Source excerpt:
By Steve Crouch, SSI Research Software Group lead.
This guide is the first in the Unit Testing for Scale and Profit series.
Demonstrating that a process generates the right results is important in any field of research, whether it’s research software generating those results or not. Automation, where possible, enables us to define a potentially complex process in a repeatable way that is quicker and far less prone to error than doing it manually. In this guide we’ll look into techniques of automated testing to improve the predictability of a software change, make development more productive, and help us produce code that works as expected and yields desired results. We'll use Python for illustration purposes, but the concepts and approaches can be readily applied to many other languages.
There are many reasons why automating the testing of your software is a good idea. Once written, automated tests can be run many times, for instance whenever we change our code. So as our software evolves and code is perhaps extended, tidied, fixed, updated to use new libraries, or optimised, running tests gives us confidence the code continues to do what it's supposed to do. And not just for ourselves: when others make use of your code, running these tests can help them build confidence in your code too. Another advantage is that running automated versions of manual tests (where those tests are conducive to automation) is much faster.
So when writing software we need to ask ourselves some key questions:
- Does the code we develop work the way it should do?
- Can we (and others) verify these assertions for themselves?
- And, perhaps most importantly, to what extent are we confident of the accuracy of results that appear in publications?
If we are unable to demonstrate that our software fulfills these criteria, why should anyone use it?
Note: You will need Python 3.7 or above if you wish to follow the coding examples.
What About Unit Testing in Other Languages?
Other unit testing frameworks exist for Python, including Nose2 and Unittest, and the approach to unit testing can be translated to other languages as well, e.g. pFUnit for Fortran, JUnit for Java (the original unit testing framework), Catch for C++, etc.
How should we test?
We can and should extensively test our software manually, and manual testing is well suited to testing aspects such as graphical user interfaces and reconciling visual outputs against inputs. However, even with a good test plan, manual testing is very time consuming and prone to error. Another style of testing is automated testing, where we write code that tests the functions of our software. Since computers are very good and efficient at automating repetitive tasks, we should take advantage of this wherever possible.
There are three main types of automated testing:
- Unit tests are tests for fairly small and specific units of functionality, e.g. determining that a particular function returns output as expected given specific inputs.
- Functional or integration tests work at a higher level, and test functional paths through your code, e.g. given some specific inputs, a set of interconnected functions across a number of modules (or the entire code) produce the expected result. These are particularly useful for exposing faults in how functional units interact.

Data entries:
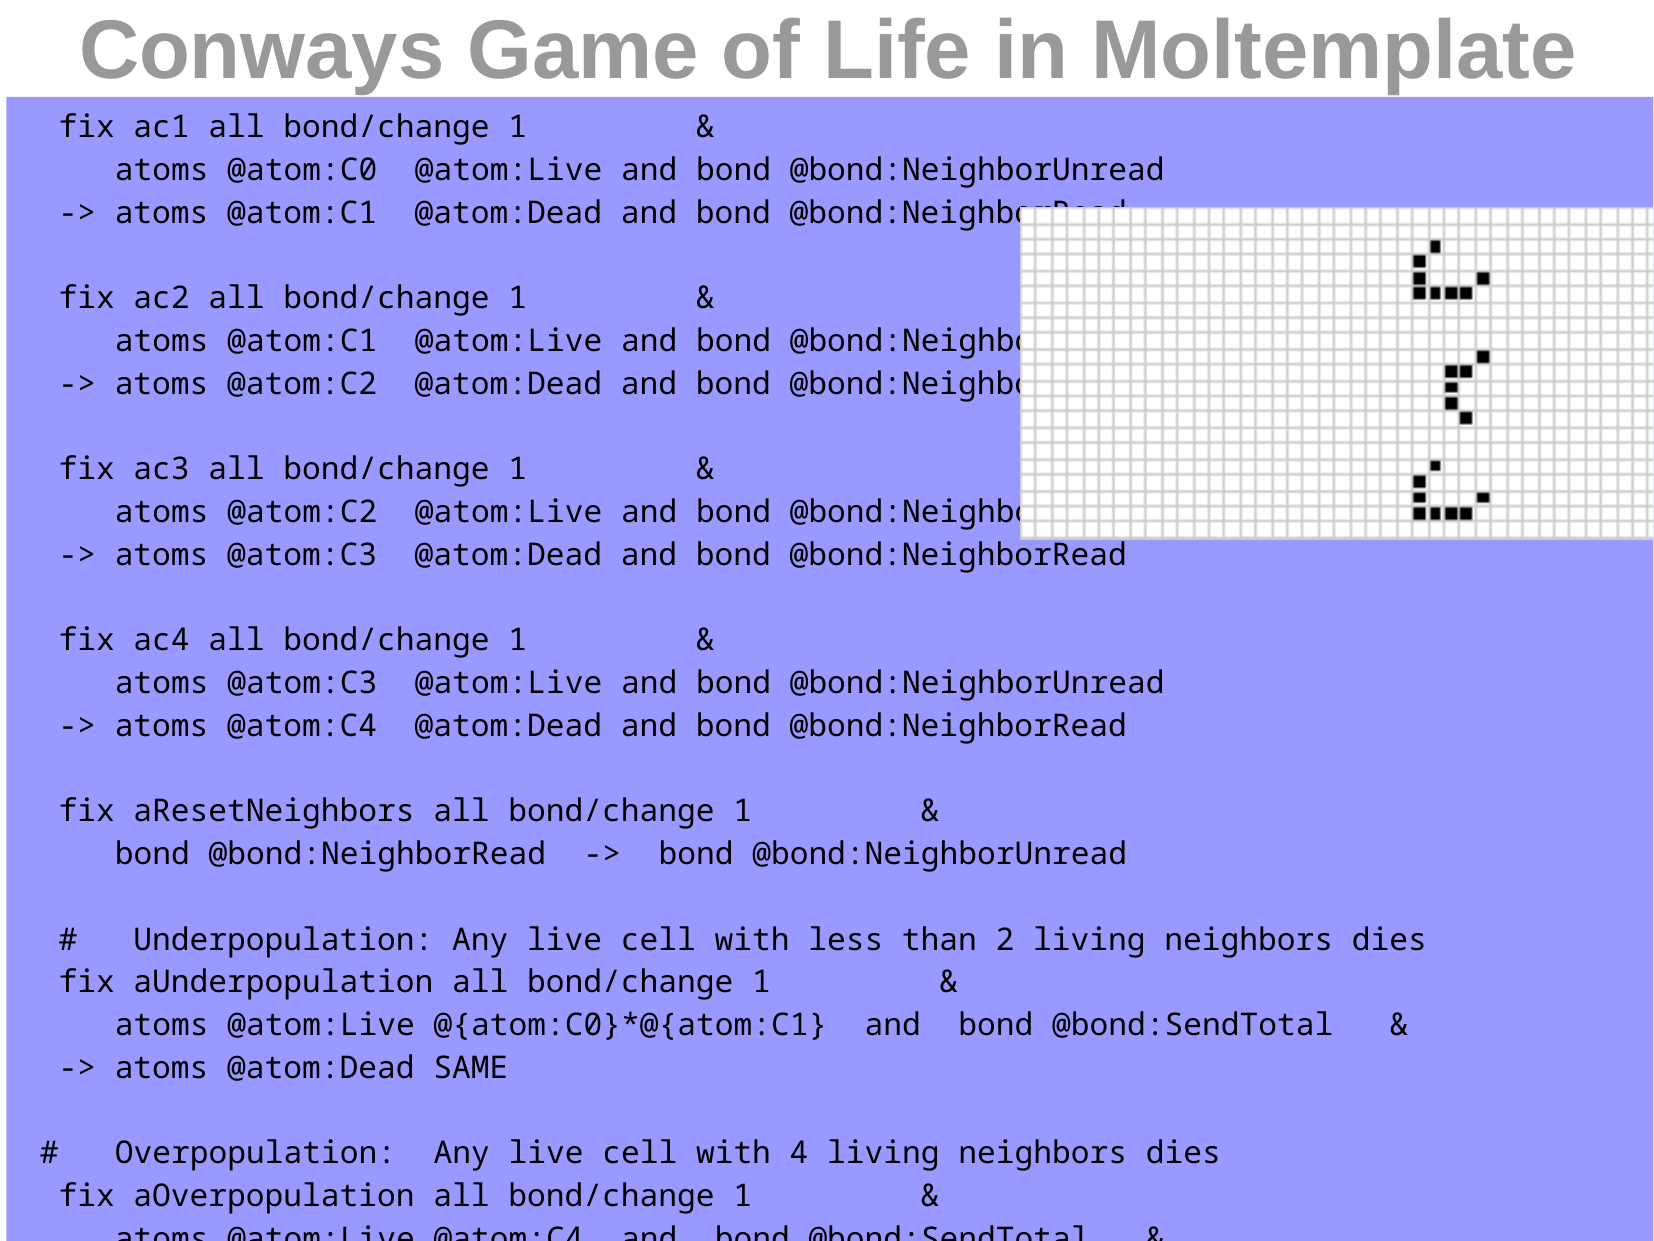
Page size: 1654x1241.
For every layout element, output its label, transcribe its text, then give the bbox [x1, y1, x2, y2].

picture [1020, 207, 1654, 541]
text_box fix ac1 all bond/change 1 & atoms @atom:C0 @atom:Live and bond @bond:NeighborUnread -> atoms @atom:C1 @atom:Dead and bond @bond:NeighborRead fix ac2 all bond/change 1 & atoms @atom:C1 @atom:Live and bond @bond:NeighborUnread -> atoms @atom:C2 @atom:Dead and bond @bond:NeighborRead fix ac3 all bond/change 1 & atoms @atom:C2 @atom:Live and bond @bond:NeighborUnread -> atoms @atom:C3 @atom:Dead and bond @bond:NeighborRead fix ac4 all bond/change 1 & atoms @atom:C3 @atom:Live and bond @bond:NeighborUnread -> atoms @atom:C4 @atom:Dead and bond @bond:NeighborRead fix aResetNeighbors all bond/change 1 & bond @bond:NeighborRead -> bond @bond:NeighborUnread # Underpopulation: Any live cell with less than 2 living neighbors dies fix aUnderpopulation all bond/change 1 & atoms @atom:Live @{atom:C0}*@{atom:C1} and bond @bond:SendTotal & -> atoms @atom:Dead SAME # Overpopulation: Any live cell with 4 living neighbors dies fix aOverpopulation all bond/change 1 & atoms @atom:Live @atom:C4 and bond @bond:SendTotal & -> atoms @atom:Dead SAME # Birth: Any dead cell with exactly 3 living neighbors lives fix aBirth all bond/change 1 & atoms @atom:Dead @atom:C3 and bond @bond:SendTotal & -> atoms @atom:Live SAME fix aResetCounters all atom/change 1 & atom * -> atom @atom:C0 [6, 96, 1654, 1237]
title Conways Game of Life in Moltemplate [0, 0, 1654, 121]
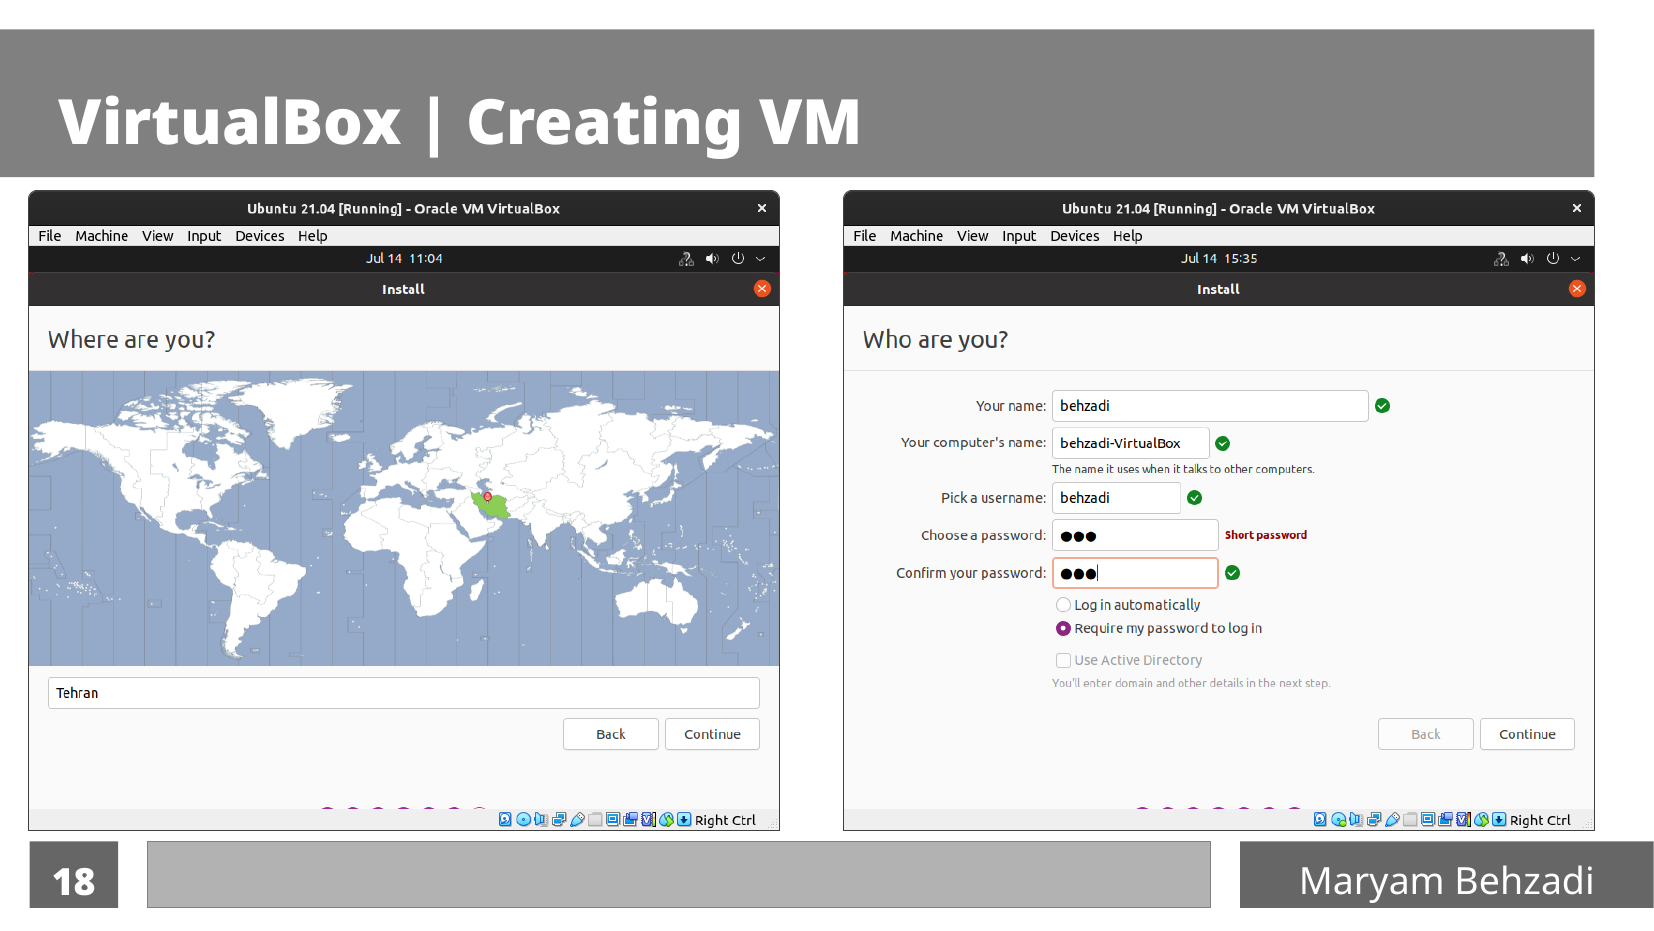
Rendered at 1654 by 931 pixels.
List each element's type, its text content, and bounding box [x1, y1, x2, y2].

picture [834, 183, 1603, 839]
title VirtualBox | Creating VM [59, 44, 1595, 163]
picture [19, 183, 788, 839]
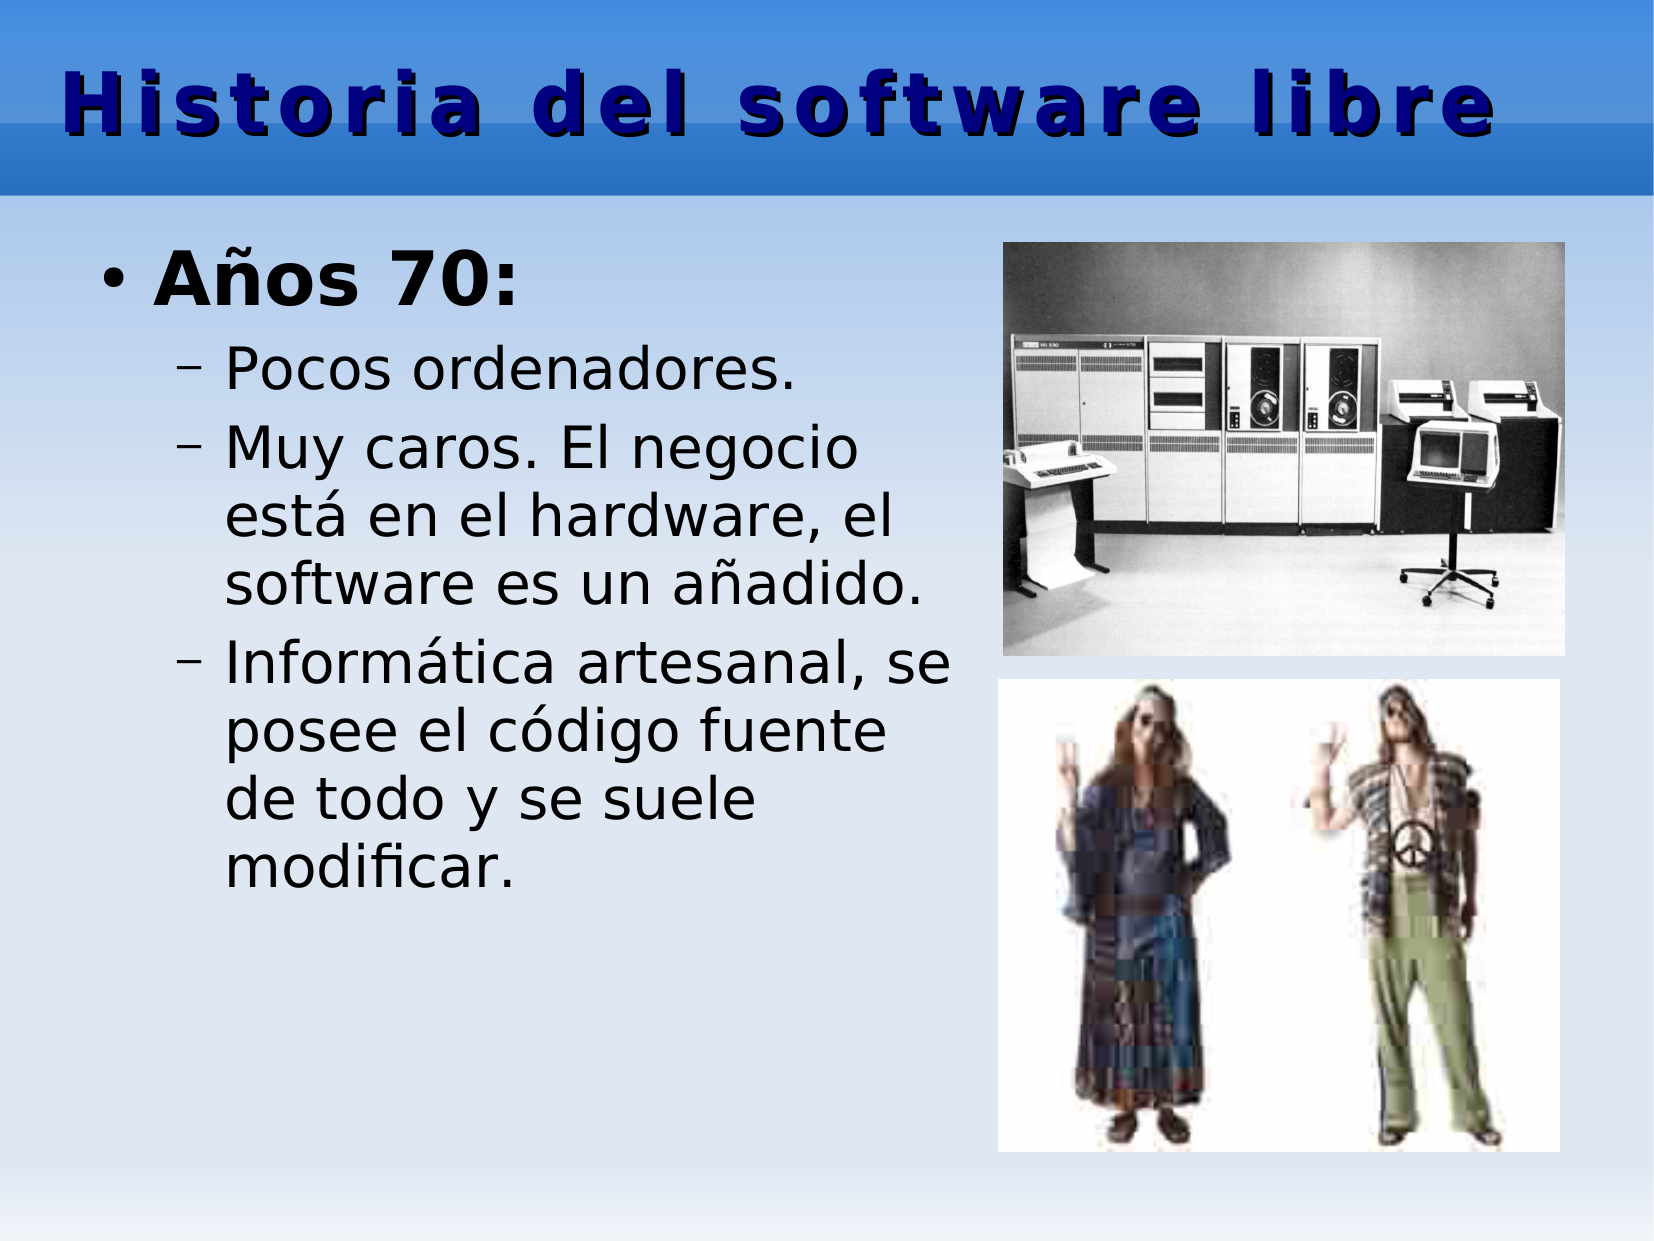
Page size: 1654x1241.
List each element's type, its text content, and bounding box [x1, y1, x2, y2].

title Historia del software libre [59, 29, 1654, 178]
list Años 70: Pocos ordenadores. Muy caros. El negocio está en el hardware, el software es un añadido. Informática artesanal, se posee el código fuente de todo y se suele modificar. [82, 236, 975, 1109]
picture [0, 0, 1654, 1241]
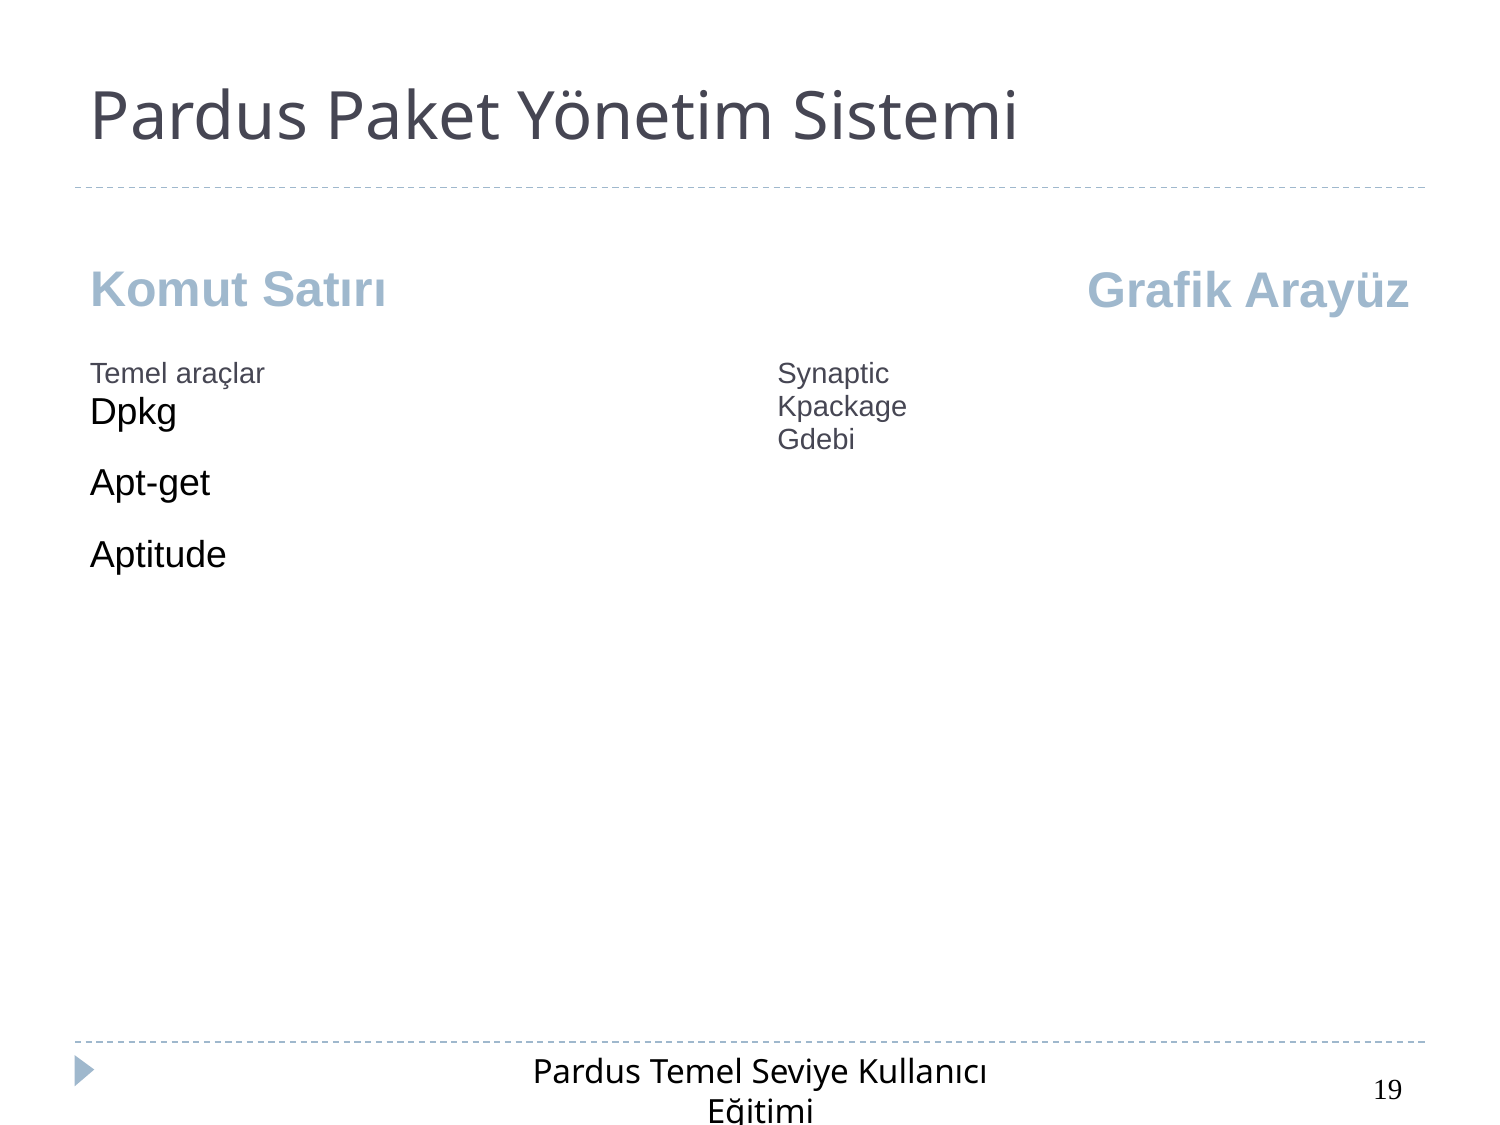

Set tasks:
[a] In the unit testing guide, which language's framework is called the original unit testing framework?
[b] Reproduce word for word the part of the unit testing guide from "Note: You will" up to and including "for C++, etc.".
[c] Resume the unit testing guide at the point where it stops.
Nothing in the records is needed here.

Responses to the exercise:
[a] Java, with JUnit.

[b]
Note: You will need Python 3.7 or above if you wish to follow the coding examples.
What About Unit Testing in Other Languages?
Other unit testing frameworks exist for Python, including Nose2 and Unittest, and the approach to unit testing can be translated to other languages as well, e.g. pFUnit for Fortran, JUnit for Java (the original unit testing framework), Catch for C++, etc.

[c]
- Regression testing is kind of a special case of testing that makes sure that your program’s output and behaviour hasn’t changed. For example, after making changes to your code to add new functionality or fix a bug, you may re-run your unit or integration tests to make sure they haven't broken anything. You may also add a new specific regression test to highlight if a particular bug has returned.
A collection of automated tests is often referred to as a test suite.
For the purposes of this guide, we’ll focus on unit and regression testing. But the principles and practices we’ll talk about can be built on and applied to functional and integration tests as well. But overall, a good guiding principle behind testing is to fail fast. By prioritising the identification of failure – where unit testing can really help us – affords us the opportunity to find and resolve issues early, in particular, before they may lead to published results.
Writing tests using a Unit Testing Framework
Keeping these things in mind, here’s a different approach that builds on the ideas we’ve seen so far but uses a unit testing framework. In such a framework we define our tests we want to run as functions, and the framework automatically runs each of these functions in turn, summarising the outputs. And unlike our previous approach it will run every test regardless of any encountered test failures.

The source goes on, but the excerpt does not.